> **SELECTED EXCERPT**
::::
BigPicture Board module has become significantly more user-friendly over the last two years. On top of what every agile board must have, BigPicture Board has colored dependency arrows, automatic setup of teams’ swimlanes, easy capacity planning, and beautiful progress charts. How to go about Board in BigPicture?
Both agile and hybrid projects are plannable on Board. The module is this flexible! On a related note, BigPicture Enterprise lets you rename Board ‘Planner’, ‘Sprints’, ‘Program Board’, or whatever your methodology prescribes. At the core of the BigPicture Board are teams and their swimlanes – seemingly must-haves, but in reality, missing from some pretenders. Let’s have a look at both the core and novel features of the BigPicture Board.
Board’s core features
What do Product and Project Managers value most in BigPicture’s Board? We hear a lot that Board stands out thanks to the following four features:
- Dependencies – colored arrows linking tasks. There are strong ones, such as start-to-end, and soft ones (“indicative-only”). You can map Jira issue links to BigPicture dependencies. More in Strong and soft dependency arrows in BigPicture
- Teams’ swimlanes. These get created automatically when you form new BigPicture teams (set up a new team in Board directly by pressing the ‘Allocate Team’ button in the bottom-left corner; or go to Teams module).
- Flexible backlog – configure both the X and Y axis. Both columns and the tree-like structure of tasks are configurable.
- Progress bars. Keep an eye on team/sprint-specific progress bars and totals.
We marked all four in figure 2.
There is one more lesser-known feature, that will appeal to those keen on SAFe® and other scaling agile methodologies. Not only iterations/sprints but also Product/Program Increments (one level up) can be planned in Board. To open the PI planning level, press the Open/close, curved-arrow button that we marked with 5.
The core features of Board have been in circulation for quite a while, and they are on Board’s home screen, thus pretty self-explanatory. Let’s move on to lesser-known stuff – ‘Capacity planning’, ‘Reports’, editable task card layout, and Kanban-in-Scrum layout. These four make Board a class of its own.
Capacity planning
While BigPicture has a separate Resources module, that module caters to classic, predictively managed projects. Therefore, some agile teams would surely reject it. How can these agile teams prevent falling into overly optimistic planning? They can do simplistic, sprint-to-sprint capacity planning in Board module. Figure 3 depicts how to set capacities of individuals, teams, or even whole sprints within the ‘Capacity planning’ tab.
Now, how to control the allocation of teams, how to balance your “agile resources”? Go back to Board’s home screen and select View > Totals > Capacity allocation from the main toolbar. All progress bars will immediately switch to ‘allocation vs. capacity’ mode, as seen in the inset in figure 3. The 75% to 100% range is considered a benchmark – reasonable allocation.
Reports
The Reports tab of BigPicture Board is another late advancement. By default, it gives a quick overview of how an iteration is progressing. Note the Iteration 1.2 timebox in figure 4, and how the Done tasks make 16,67% of Team Alfa’s objectives.
::::
> **TASK INSTRUCTIONS**
Please transcribe the part of the BigPicture Board text between "There is one" and "marked with 5.", inclusive.
::::
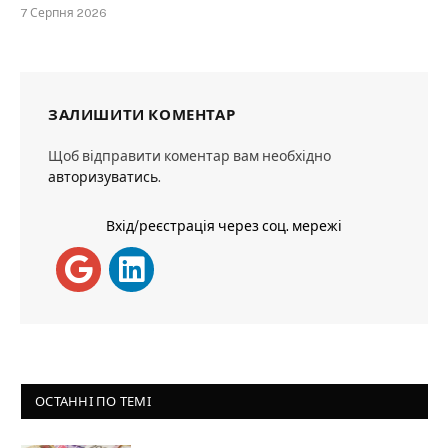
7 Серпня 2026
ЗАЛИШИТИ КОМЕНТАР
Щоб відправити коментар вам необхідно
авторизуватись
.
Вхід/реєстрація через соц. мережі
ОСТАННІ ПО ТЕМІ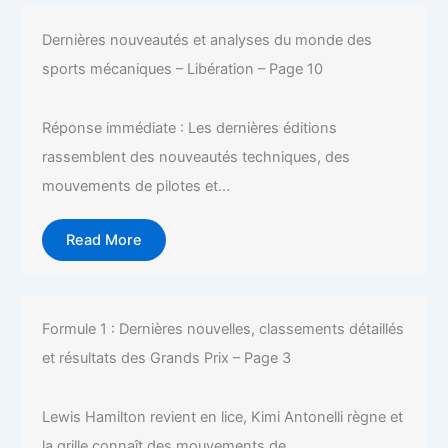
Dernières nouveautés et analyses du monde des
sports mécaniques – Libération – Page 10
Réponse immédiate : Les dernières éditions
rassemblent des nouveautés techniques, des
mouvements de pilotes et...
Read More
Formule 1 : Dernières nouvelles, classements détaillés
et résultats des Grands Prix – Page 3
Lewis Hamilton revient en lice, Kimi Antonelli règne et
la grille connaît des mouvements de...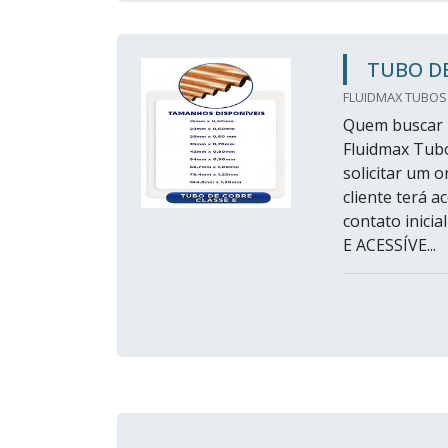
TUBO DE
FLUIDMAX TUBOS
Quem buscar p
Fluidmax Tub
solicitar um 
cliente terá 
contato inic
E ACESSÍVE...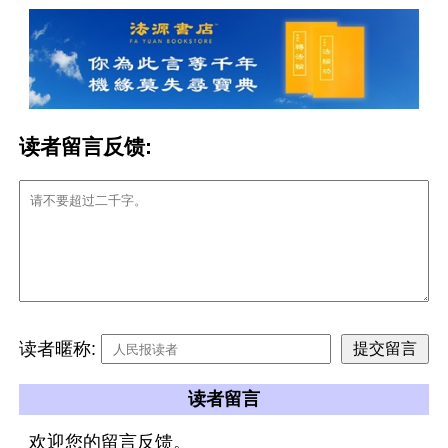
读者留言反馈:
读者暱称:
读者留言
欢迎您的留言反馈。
::::
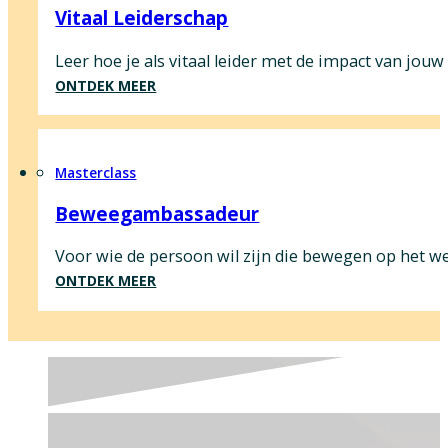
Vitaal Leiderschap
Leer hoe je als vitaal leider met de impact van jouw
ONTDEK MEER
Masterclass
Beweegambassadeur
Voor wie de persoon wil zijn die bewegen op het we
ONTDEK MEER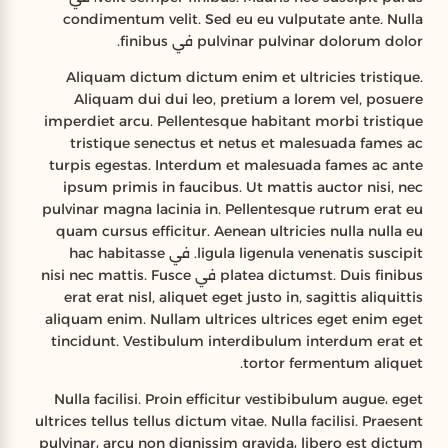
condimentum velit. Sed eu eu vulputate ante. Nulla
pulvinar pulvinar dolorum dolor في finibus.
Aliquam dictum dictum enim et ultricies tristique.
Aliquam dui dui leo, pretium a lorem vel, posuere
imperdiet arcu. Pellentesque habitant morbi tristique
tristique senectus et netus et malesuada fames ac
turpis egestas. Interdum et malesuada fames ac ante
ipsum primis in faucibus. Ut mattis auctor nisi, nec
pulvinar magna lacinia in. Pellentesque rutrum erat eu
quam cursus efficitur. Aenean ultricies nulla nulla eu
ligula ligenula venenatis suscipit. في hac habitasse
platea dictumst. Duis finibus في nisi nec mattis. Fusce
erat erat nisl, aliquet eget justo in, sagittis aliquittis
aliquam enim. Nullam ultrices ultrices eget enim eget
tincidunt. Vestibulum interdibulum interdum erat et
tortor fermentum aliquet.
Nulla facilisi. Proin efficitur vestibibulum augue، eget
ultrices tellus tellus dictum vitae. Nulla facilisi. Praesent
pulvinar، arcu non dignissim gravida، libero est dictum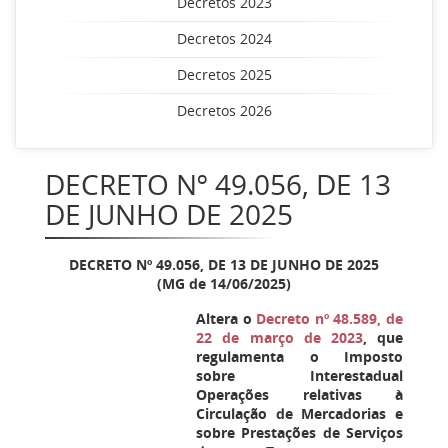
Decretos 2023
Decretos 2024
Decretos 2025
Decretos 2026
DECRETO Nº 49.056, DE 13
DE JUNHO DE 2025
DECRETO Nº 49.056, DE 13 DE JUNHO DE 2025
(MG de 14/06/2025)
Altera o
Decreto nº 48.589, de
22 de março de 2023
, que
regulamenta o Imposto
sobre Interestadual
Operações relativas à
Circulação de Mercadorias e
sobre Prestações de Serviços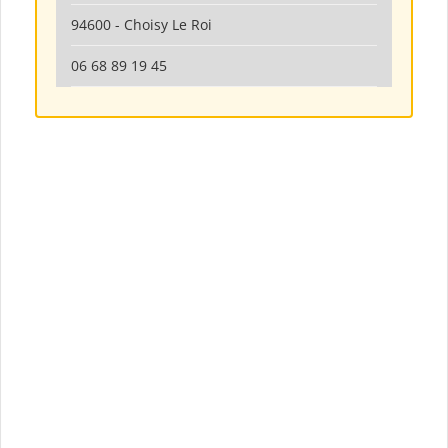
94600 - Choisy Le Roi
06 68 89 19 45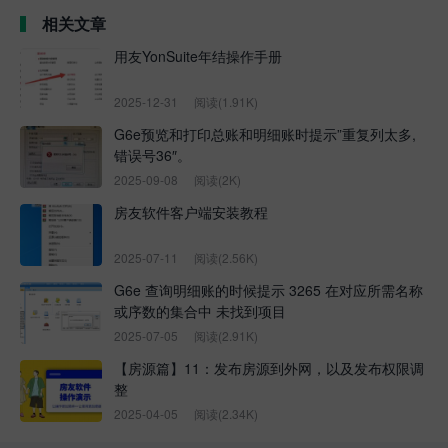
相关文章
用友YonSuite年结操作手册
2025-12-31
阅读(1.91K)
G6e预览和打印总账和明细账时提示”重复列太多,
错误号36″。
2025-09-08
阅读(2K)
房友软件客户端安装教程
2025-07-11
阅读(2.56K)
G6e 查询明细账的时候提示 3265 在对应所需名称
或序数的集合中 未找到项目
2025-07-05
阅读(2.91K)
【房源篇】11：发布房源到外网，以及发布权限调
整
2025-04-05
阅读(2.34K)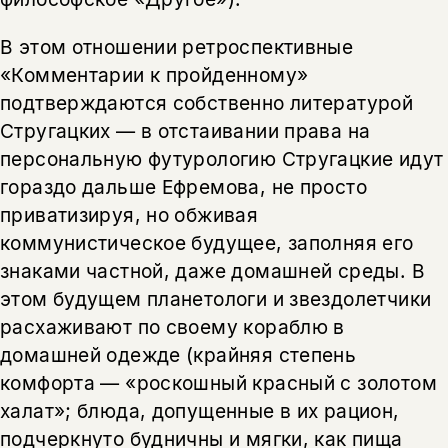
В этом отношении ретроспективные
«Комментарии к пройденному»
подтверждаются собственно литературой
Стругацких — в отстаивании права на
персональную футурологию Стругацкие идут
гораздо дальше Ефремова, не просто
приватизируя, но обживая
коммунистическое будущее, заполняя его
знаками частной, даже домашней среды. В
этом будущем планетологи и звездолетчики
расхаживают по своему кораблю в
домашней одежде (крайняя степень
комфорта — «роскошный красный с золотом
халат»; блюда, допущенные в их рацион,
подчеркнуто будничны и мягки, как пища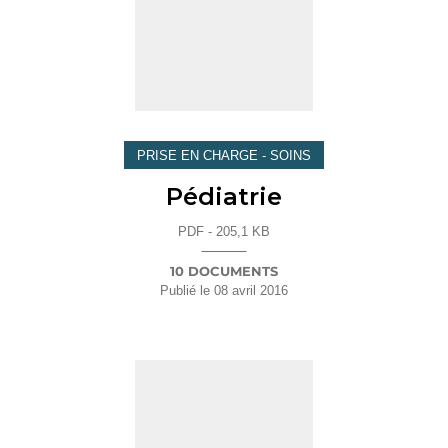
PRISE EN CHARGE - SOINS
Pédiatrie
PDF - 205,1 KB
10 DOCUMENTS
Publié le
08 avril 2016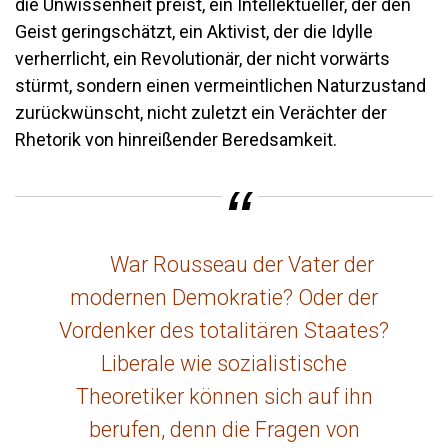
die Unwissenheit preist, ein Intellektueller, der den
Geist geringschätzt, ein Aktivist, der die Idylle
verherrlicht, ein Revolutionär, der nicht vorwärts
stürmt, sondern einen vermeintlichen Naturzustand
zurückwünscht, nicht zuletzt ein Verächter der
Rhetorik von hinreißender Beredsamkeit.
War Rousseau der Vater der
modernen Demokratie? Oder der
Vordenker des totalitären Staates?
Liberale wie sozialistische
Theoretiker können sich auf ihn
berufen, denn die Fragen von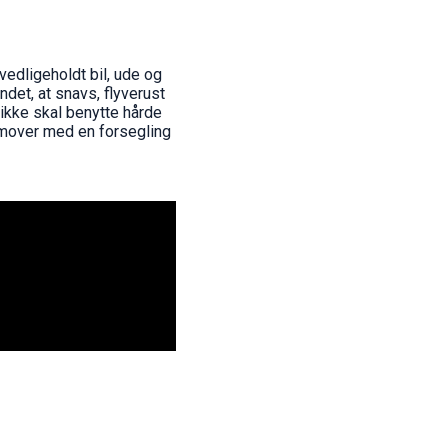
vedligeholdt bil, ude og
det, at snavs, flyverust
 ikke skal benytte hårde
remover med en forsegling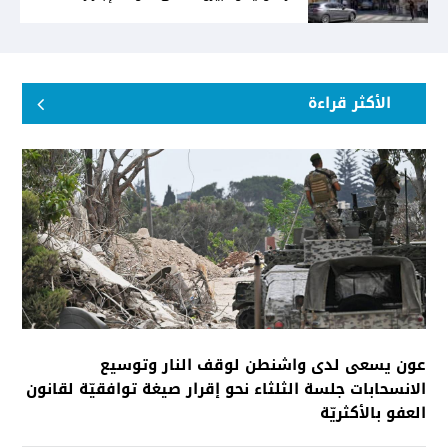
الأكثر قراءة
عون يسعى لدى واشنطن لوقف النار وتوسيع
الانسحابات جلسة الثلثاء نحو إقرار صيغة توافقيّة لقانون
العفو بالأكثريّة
::::
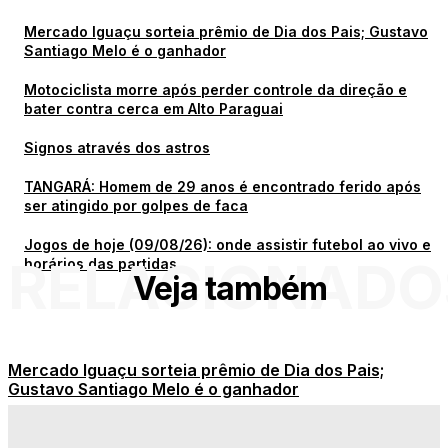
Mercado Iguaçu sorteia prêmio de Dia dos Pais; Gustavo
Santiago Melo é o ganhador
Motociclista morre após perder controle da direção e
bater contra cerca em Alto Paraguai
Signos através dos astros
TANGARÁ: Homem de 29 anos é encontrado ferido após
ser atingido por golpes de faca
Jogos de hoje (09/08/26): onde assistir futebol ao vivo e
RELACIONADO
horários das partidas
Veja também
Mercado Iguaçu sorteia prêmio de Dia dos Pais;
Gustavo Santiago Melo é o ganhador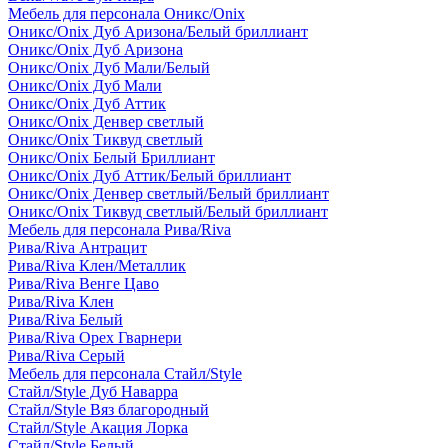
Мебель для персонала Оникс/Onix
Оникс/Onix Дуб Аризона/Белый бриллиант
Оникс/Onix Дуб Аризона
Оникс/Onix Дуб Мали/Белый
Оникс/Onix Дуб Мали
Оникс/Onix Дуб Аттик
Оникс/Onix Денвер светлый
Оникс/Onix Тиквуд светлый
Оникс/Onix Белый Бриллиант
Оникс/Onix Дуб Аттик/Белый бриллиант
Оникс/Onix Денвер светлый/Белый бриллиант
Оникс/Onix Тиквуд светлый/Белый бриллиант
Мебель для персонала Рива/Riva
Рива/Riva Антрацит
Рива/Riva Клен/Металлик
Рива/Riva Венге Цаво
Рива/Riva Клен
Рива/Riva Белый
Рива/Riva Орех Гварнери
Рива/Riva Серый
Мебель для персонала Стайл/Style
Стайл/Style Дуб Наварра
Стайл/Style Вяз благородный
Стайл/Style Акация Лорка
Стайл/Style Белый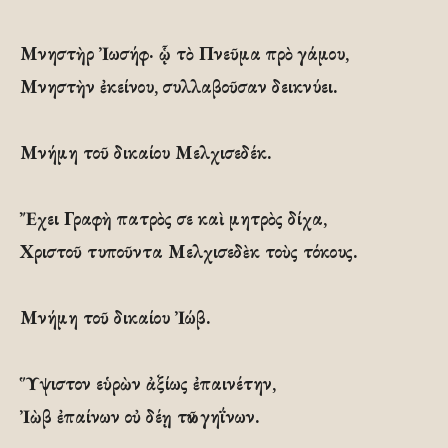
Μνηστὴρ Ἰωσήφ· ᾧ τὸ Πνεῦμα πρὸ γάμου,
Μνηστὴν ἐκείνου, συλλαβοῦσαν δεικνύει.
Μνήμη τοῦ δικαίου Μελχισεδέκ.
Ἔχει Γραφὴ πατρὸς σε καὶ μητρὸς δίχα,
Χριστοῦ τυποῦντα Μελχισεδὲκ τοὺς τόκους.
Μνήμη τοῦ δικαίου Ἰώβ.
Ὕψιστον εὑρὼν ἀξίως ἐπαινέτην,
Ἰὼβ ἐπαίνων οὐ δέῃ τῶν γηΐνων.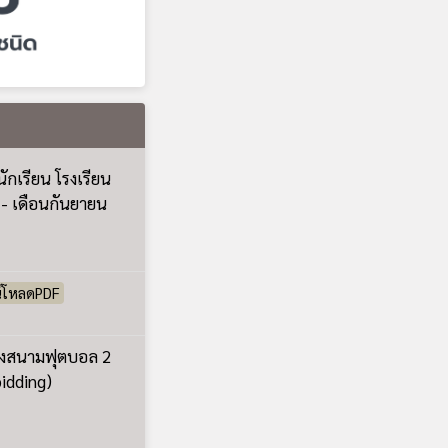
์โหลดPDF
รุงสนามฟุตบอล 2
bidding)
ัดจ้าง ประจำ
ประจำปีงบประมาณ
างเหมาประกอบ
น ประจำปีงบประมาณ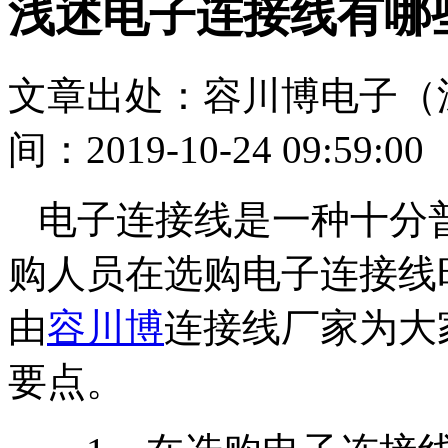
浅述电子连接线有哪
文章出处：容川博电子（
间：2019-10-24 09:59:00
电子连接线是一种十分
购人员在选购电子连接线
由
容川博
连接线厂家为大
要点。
::::
> **YOUR RESPONSE**
There is one more lesser-known feature, that will appeal to those keen on SAFe® and other scaling agile methodologies. Not only iterations/sprints but also Product/Program Increments (one level up) can be planned in Board. To open the PI planning level, press the Open/close, curved-arrow button that we marked with 5.